既然如此,那就得一口氣投入大量資金和資源。

為了治療重傷的王國,瑞克提法爾選擇只有他才能做到的方法。

「如果再加上各都市的更新計劃……嗯,這的確只有受到國民狂熱支持的殿下才做得到。若是以安定為目標的前代陛下,恐怕無法實行同樣的政策吧。」

卡文狄希老實地感嘆道。

凱爾有種自己孩子被稱讚而難為情的感覺。

「殿下對王國並不熟悉,所以不在意過去的包袱和規矩、利害問題。殿下這些做法,想必會引發既得利益者的反感吧?就連你這種傢伙的出現,也全在意料之內。」

不論在哪裡,一嘗試新方法就會有人反對。

瑞克提法爾明知如此,依然決定實行這一切。

因為不這麼做,王國就無法復興。

「——而且老實說,殿下不打算用國庫的錢完成這個計劃。」

對凱爾、瑞克提法爾而言,卡文狄希都不可能和自己同一陣線。

卡文狄希是個把外界和自己完全分開的男人。

敵人、自己除此之外的其他。說不定沒有人比他的分類法更加簡單明了。

卡文狄希為凱爾倒酒。

「喔?那麼,殿下是打算利用聯合軍或帝國的戰後賠款,還有因內亂罪而被抄家的貴族財產來完成計劃嗎?」

「那也是部分資金來源,不過有一半的預算是——」

凱爾呷了一口酒,得意笑道:

「——由王家出資,卡文狄希閣下。」

王家從建國當初累積下來的資產究竟有多少?這是國民不停討論的王國之謎。

貴族及國內富豪的財產,曾在非正式發表下公布過幾次,但是王家的資產額從未公開過。

王家的資產原本就是國王的個人資產。

國王不能把人民的稅金占為己有,私自放入王家的口袋中,這是王國的常識。也因此,王國政府無法干涉王家如何運用資產,只要遵依法經營事業同樣依法納稅,其他人就無法批評國王個人資產究竟有多少了。

其中一個例子就是王都。

世人所稱的王都的都市其實是一座島,這其實是國王的私人財產。換句話說是私人土地。

為何是私人土地?那是因為在建國當初,為了把王都建設成全大陸最大的要塞都市,整座島從地面上到地底下,全都必須進行大規模工程。

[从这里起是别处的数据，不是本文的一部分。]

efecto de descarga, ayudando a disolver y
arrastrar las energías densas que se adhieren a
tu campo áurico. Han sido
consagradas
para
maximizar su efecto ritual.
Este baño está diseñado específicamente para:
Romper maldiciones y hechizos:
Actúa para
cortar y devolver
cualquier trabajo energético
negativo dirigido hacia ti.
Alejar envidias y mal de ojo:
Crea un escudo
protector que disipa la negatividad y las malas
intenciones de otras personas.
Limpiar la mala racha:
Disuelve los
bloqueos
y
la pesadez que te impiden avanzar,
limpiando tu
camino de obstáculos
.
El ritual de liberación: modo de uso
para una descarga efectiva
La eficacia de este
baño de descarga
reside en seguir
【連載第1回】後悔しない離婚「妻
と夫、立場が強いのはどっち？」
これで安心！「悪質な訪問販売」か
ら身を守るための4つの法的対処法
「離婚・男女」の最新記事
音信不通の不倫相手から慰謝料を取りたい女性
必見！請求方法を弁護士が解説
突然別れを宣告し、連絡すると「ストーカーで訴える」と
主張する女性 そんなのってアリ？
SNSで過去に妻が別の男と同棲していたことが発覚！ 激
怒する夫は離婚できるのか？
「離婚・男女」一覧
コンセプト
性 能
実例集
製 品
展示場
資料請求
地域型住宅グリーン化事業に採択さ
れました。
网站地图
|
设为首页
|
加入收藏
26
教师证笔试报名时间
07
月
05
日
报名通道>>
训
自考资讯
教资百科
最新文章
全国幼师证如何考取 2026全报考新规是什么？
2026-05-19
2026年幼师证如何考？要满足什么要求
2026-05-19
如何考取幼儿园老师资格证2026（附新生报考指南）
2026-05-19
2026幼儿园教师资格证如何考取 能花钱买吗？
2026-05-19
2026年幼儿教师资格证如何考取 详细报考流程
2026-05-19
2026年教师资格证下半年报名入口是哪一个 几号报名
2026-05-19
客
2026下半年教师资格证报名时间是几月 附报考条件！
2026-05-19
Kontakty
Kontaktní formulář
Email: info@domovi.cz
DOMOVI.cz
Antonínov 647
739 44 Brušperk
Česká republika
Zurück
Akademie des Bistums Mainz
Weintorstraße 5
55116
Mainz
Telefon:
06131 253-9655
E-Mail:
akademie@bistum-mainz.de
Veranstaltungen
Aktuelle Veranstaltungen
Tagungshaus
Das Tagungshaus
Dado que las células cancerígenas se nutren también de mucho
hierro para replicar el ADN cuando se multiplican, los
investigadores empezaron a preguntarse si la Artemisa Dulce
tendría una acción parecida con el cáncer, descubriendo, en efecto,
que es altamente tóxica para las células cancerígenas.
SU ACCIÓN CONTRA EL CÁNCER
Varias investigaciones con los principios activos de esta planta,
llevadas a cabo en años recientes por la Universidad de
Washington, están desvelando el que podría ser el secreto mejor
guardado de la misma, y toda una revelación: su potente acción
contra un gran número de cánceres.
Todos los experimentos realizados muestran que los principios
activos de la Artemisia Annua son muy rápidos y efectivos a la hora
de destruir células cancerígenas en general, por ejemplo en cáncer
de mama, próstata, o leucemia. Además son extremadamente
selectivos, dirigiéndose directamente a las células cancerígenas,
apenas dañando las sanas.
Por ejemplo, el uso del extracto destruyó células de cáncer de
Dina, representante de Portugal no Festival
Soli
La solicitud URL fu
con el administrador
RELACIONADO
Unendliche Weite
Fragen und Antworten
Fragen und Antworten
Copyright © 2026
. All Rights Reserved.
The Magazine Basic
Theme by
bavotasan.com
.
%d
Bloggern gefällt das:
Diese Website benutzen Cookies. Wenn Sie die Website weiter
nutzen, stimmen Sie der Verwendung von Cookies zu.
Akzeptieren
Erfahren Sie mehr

但是當時島上的土地分屬許多人所有,如果和所有地主交涉完再動工的話,王都要塞化的日子將會遙遙無期。當時第二代國王採取的辦法就是:由王家買下所有土地。

那時王家也花掉了大筆財產。

據說,當時能與一個小國家的年度預算匹敵的王家財產,有一半因此消失,由此可推測總金額大約多少。但是也因為這個睿智的決定,王都才能在沒人反對的情況下建設得井井有條,成為現在觀光客絡繹不絕的美麗都市。

其實王都那些有條有理的街道全是魔法陣,同時也是可動式封鎖防壁,是城市防衛構造的一環。這也是王都乃要塞都市的鐵證。

現在王都的所有居民,土地都是向王家租借的。不只居民,連行政機關也都是以一〇〇年為單位向王家租借土地。

一般人以為是國有物的東西,其實是王家的私人財產,也許這就是王國有趣之處。

「正確來說,是由王家購入相當於一半預算的國債。王家有如國家之父母,但不能老是靠父母的財產吃飯。唉,反正利息也不高,是一〇〇年後還完就可以的長期特別國債呢。」

「——王府居然會答應這件事!」

對於人生充滿爾虞我詐的卡文狄希來說,瑞克提法爾的構想太過壯大了。自掏腰包是無所謂,但總金額實在非比尋常。

「殿下和王總親自談過之後,王總只說了『那就出吧!』。因為王總閣下認為,如果可以用錢收買民心的話,其實很划算。」

「『如果可以用金錢買到和平,那就是世上最划算的事。』這是我念大學時,在學校擔任講師的王總閣下說過的話。那位大人始終認為,沒有比金錢可以買得到的事物更便宜的東西。」

儘管私底下常被酸成拜金主義者,王府總裁卻從不諱言說:「沒有比金錢可以買得到的事物更便宜的東西。」在她的看法中,金錢買不到的才是最昂貴的。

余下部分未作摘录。